Я, кажется, сказал, что на нас не было расхода. Это неверно, я случайно наклеветал на централ. Нам платили за работу. Нам платили целых десять копеек в месяц. За двадцать лет каторги можно было, значит, заработать чуть не двадцать пять рублей… даже больше, так как за особое усердие и сверхурочные прибавляли еще две копейки в месяц. Впрочем, заработать их было трудно, эти две копейки, так как побои сбивали, так сказать с рабочего темпа. Но не провиниться и не попасть под экзекуцию даже опытнейшему каторжнику было почти что невозможно, потому что правил на каторге больше, чем во всей математике, а фронтовая выправка требуется больше, чем в гвардейском полку. На поверку, например, в одиночках надо было за четверть часа до срока становиться перед глазком навытяжку и не шевелиться. Боже избави пошевелиться! Надо было замереть и стоять, потому что никто не мог знать, когда именно подойдет к глазку начальник. Он в мягких валенках ходил, чтобы не слышно было. И если он увидит- шевелится… И шапку надо было снимать перед надзирателем за пятнадцать шагов ровно — не больше, не меньше. Попробуй дай просчет… А ведь рассчитать надо было и то, какими шагами будет проверять расстояние господин надзиратель…

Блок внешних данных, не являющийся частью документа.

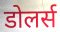
डोलर्स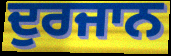
ਦੁਰਜਾਨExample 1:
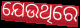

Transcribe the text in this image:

ଯେଉଥିରେ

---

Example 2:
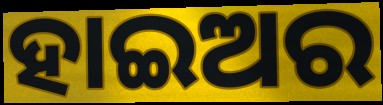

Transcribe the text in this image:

Но я отвлекся опять: очень трудно не отвлекаться. Надо было бы рассказать, как мы чесали хлопок. Но это — в другой раз. Пойдемте прямо к концу, на сегодня я устал. Да!.. Нас было на хлопке шестьдесят человек. Заведующим хлопком был Ветров, — фамилия-то настоящая тюремная, специально, да? Там, в централе, все звери, но Ветров был зверь исключительный. Ходил он всегда с нагайкой особой, с узлами. От легкого даже удара такой нагайкой — всегда кровь. Но Ветров ею так орудовал… описать нельзя, какое получалось мучительство! Ну вы сразу поймете, что это был за человек, когда я вам скажу: мы терпели его до того самого часа, когда узнали, что его от нас переводят и завтра он у нас будет на хлопке в последний раз. Как только мы это узнали, все шестьдесят человек сказали в голос: "Уйдет? Он? Разве может быть, чтоб мы ему дали уйти?" Вы понимаете?..
— Понимаю, — глухо сказал Бауман. — Вы убили его.
— Убили. Да, конечно, — кивнул Шуйский и опять стал похож на сумасшедшего, до того страшно похож, что открывший было глазок надзиратель тотчас прихлопнул его опять. — Он пришел под навес потешиться в передний раз. Он так и сказал сам: «потешиться». Но раньше чем он ударил первого — этот первый, к которому он подошел…
— Вы?
— …ударил его по голове тем, что подвернулось под руку… Первым, что подвернулось, потому что мы не готовились: шестидесяти человекам нельзя готовиться, а выбрать одного было бы неверно, потому что хотели убить все шестьдесят, и если б я убил один — это было бы убийство, террор, преступление вообще, а не суд.